◆ Исходный текст
• • •

В стихотворении Перуджия (1909) встречаем другое итальянское выражение: «Questa sera. монастырь Франциска.» Здесь — жанровая картина, приглашение на свидание. Вообще Блок проявляет большой интерес к бытовым картинкам и в мемуарных записях Молнии искусства передает итальянские слова в уловленном им местном говоре: buona seire... Spoleito. Тут явная попытка передать местную речь и особую длину подударных гласных.

Что касается поэтической функции итальянских слов (главным образом имен и топонимов), то у Блока, как и в традиции русской поэзии XIX века, они выступают как слова-сигналы и играют особую эстетико-семантическую роль в рифменной позиции2, следовательно, тяготеют к концу стиха. В некоторых случаях рифма приобретает особый семантический вес. Возьмем, например, стихотворение Равенна (май-июнь 1909). Уже первая рифменная пара: бренно / Равенна по своему оксиморонскому характеру содержит смысловое ядро всего текста3. Дальше рифмы залы / Галлы и обиды / Плакиды подтверждают тенденцию (здесь имя «Галла Плакида» разделяется в образовании двух разных симметричных стихов: «Чтоб черный взор блаженной Галлы» и «Чтобы воскресший глас Плакиды»). Отметим, что передача имени жены императора Констанция III, Galla Placidia, у Блока не соответствует современным правилам (Галла Плацидия). Что касается имени Данте, то Блок предпочитает традиционную форму перевода с французского: «Тень Данта с профилем орлиным». И, наконец, что касается Теодориха, то здесь применена обычная для русского языка форма Теодурих, которая дважды в окончании стиха рифмуется со словом море.

Тот же принцип используется Блоком в таких рифмах, как: Перуджино / корзину; записка / Франциска; один / Кашин; печали / Италии; взоры / синьора; горы / синьоры; канцоной / бессонной; когда-то / Беато; Сиена / измена; влюбленный / Мадонны.

Из этих пар рифма Сиена / измена сильно семантизирована, учитывая определение «лукавая Сиена» и стихи: «Вероломство и измена — / Твой таинственный удел!» (Сиена, 7 июня, 1909). Чуть ниже изысканно обыграно двойственное значение слова Мадонна, как Богоматерь и как женственный идеал поэзии сладостного нового стиля: «И томленьем дух влюбленный / Исполняют образа, / Где коварные Мадонны / Щурят длинные глаза». Рифма печали / Италии тоже играет определенную семантическую роль, если учесть весь контекст стихотворения и, в частности, двустишие: «В черное небо Италии / Черной душою гляжусь» (Флоренция, 4).

• • •

◆ Данные о соответствии ключевых точек
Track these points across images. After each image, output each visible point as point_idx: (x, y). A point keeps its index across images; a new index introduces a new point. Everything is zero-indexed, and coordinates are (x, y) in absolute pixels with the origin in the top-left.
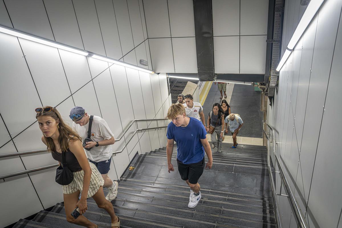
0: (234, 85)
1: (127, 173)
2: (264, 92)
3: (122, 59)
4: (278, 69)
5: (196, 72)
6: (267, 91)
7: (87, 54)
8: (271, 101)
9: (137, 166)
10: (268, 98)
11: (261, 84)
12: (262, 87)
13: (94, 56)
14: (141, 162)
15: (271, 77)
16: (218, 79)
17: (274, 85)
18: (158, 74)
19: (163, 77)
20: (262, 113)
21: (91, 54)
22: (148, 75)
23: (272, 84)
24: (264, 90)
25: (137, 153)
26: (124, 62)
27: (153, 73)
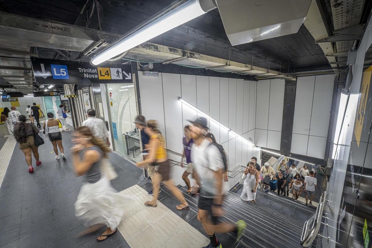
0: (304, 164)
1: (233, 190)
2: (323, 171)
3: (242, 135)
4: (333, 158)
5: (279, 150)
6: (326, 171)
7: (229, 130)
8: (328, 179)
9: (238, 189)
10: (327, 177)
11: (322, 166)
12: (322, 168)
13: (231, 131)
14: (240, 188)
15: (328, 161)
16: (291, 157)
17: (330, 167)
18: (257, 146)
19: (259, 149)
20: (322, 188)
21: (231, 130)
22: (252, 146)
23: (329, 166)
24: (323, 170)
25: (239, 183)
26: (242, 137)
27: (254, 145)
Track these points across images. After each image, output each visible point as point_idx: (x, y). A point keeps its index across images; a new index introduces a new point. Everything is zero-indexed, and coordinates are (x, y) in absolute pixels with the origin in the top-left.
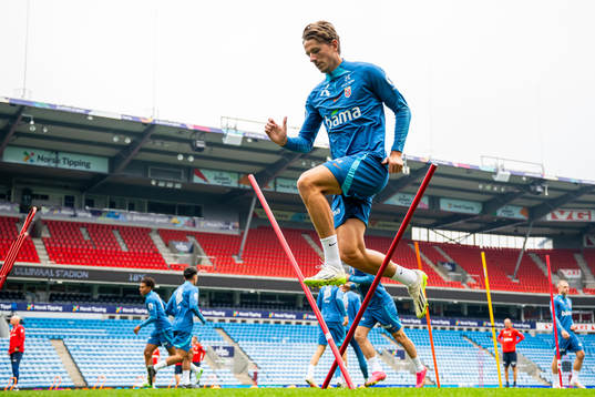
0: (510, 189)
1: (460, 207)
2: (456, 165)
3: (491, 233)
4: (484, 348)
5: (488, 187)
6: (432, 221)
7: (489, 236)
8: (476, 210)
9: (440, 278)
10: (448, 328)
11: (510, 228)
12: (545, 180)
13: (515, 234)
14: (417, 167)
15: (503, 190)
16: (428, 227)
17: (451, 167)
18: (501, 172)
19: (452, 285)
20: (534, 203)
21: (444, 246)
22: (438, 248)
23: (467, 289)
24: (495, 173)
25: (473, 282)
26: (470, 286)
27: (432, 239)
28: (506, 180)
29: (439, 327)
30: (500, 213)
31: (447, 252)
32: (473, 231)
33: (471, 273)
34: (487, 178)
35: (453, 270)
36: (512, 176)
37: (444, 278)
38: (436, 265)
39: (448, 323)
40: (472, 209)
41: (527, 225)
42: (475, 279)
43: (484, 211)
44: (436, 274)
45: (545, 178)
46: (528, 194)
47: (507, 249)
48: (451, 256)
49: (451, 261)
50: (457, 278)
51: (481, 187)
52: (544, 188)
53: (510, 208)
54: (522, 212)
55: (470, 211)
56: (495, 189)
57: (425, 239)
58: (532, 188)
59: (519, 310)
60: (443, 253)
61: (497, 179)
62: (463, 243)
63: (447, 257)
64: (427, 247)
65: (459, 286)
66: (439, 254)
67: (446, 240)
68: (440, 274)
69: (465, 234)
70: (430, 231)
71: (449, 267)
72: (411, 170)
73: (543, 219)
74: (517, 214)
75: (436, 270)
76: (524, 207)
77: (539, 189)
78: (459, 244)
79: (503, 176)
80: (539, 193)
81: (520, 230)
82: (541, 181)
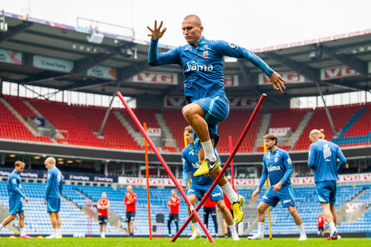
0: (102, 50)
1: (53, 65)
2: (53, 25)
3: (79, 91)
4: (70, 200)
5: (82, 48)
6: (23, 77)
7: (77, 93)
8: (68, 68)
9: (30, 133)
10: (35, 180)
11: (98, 87)
12: (136, 44)
13: (103, 93)
14: (14, 24)
15: (95, 51)
16: (19, 82)
17: (47, 26)
18: (94, 34)
19: (41, 139)
20: (123, 65)
21: (34, 101)
22: (27, 104)
23: (56, 144)
24: (90, 35)
25: (62, 137)
26: (59, 141)
27: (22, 94)
28: (100, 42)
29: (27, 179)
30: (90, 73)
31: (36, 107)
32: (62, 88)
33: (59, 129)
34: (81, 39)
35: (43, 125)
36: (105, 38)
37: (34, 133)
38: (26, 120)
39: (36, 175)
40: (64, 67)
41: (115, 85)
42: (63, 134)
43: (75, 70)
44: (26, 128)
45: (135, 42)
46: (119, 56)
47: (94, 107)
48: (39, 111)
49: (40, 115)
50: (46, 132)
51: (74, 47)
52: (133, 52)
53: (100, 68)
54: (110, 73)
55: (61, 69)
56: (88, 49)
57: (14, 93)
58: (123, 51)
59: (102, 165)
60: (32, 108)
61: (91, 40)
62: (52, 99)
63: (36, 112)
64: (17, 101)
65: (48, 140)
66: (28, 108)
67: (36, 96)
68: (30, 129)
69: (54, 90)
70: (20, 86)
71: (38, 122)
72: (8, 27)
73: (129, 80)
74: (106, 74)
75: (26, 124)
76: (113, 67)
77: (129, 53)
78: (47, 99)
79: (96, 38)
80: (129, 56)
81: (107, 89)
82: (131, 45)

• • •

◆ Вопросы и задания
a - Какую форму имени Данте, согласно тексту об итальянских словах у Блока, предпочитает поэт?
b - Перескажите списком, короче, абзац текста об итальянских словах у Блока, начинающийся словами «Из этих пар рифма», и сохраните основные факты.
c - Продолжите текст об итальянских словах у Блока после его последнего предложения.
Материал здесь никакой роли не играет.

◆ Ответы к заданиям
a - Традиционную форму перевода с французского: «Дант» («Тень Данта с профилем орлиным»).

b -
- Рифма «Сиена / измена» сильно семантизирована. На это указывают определение «лукавая Сиена» и стихи «Вероломство и измена — / Твой таинственный удел!» (Сиена, 7 июня 1909).
- Чуть ниже обыграно двойственное значение слова «Мадонна»: это и Богоматерь, и женственный идеал поэзии сладостного нового стиля («Где коварные Мадонны / Щурят длинные глаза»).
- Рифма «печали / Италии» тоже играет семантическую роль, если учесть контекст стихотворения, в частности двустишие «В черное небо Италии / Черной душою гляжусь» (Флоренция, 4).

c -
Остальные рифмы носят чисто жанрово-бытовой и шутливый характер. В особенности это относится к рифмам Перуджино / корзину; записка / Франциска, которые подчеркивают главные элементы бытовой любовной сценки: «Там — в окне, под фреской Перуджино, / Черный глаз смеется, дышит грудь: / Кто-то смуглою рукой корзину / Хочет и не смеет дотянуть... // На корзине — белая записка: / «Questa sera... монастырь Франциска.» (Перуджия, июнь 1909).

Если перейти к итальянским стихам Николая Гумилёва, то здесь наблюдаются практически те же тенденции, что и у Блока. Кратко перечислим их: а) тенденция включать итальянские имена и топонимы в рифменную позицию; б) нерелевантность фонической разницы итальянских слов с одной и двойными согласными; в) некоторая свобода в отношении итальянского ударения.

Приведем теперь несколько примеров с именами собственными: а) Буонаротти / плоти (Фра Беато Анджелико, 1912)4; громы / Содомы; равнины / Уголино (Пиза, 1912); Сицилию / Виргилию; обычай / Беатриче (Отъезжающему, 1913); Данта / Леванта (Какая странная нега, 1916); двери / Алигьери; объята / Торквата (Ода Д'Аннунцио к его выступлению в Генуе, 1915). Здесь первая рифма имеет явный семантический подтекст. Приведу всю строфу:

Пускай велик небесный Рафаэль,
Любимец бога скал, Буонаротти,
Да Винчи, колдовской вкусивший хмель,
Челлини, давший бронзе тайну плоти.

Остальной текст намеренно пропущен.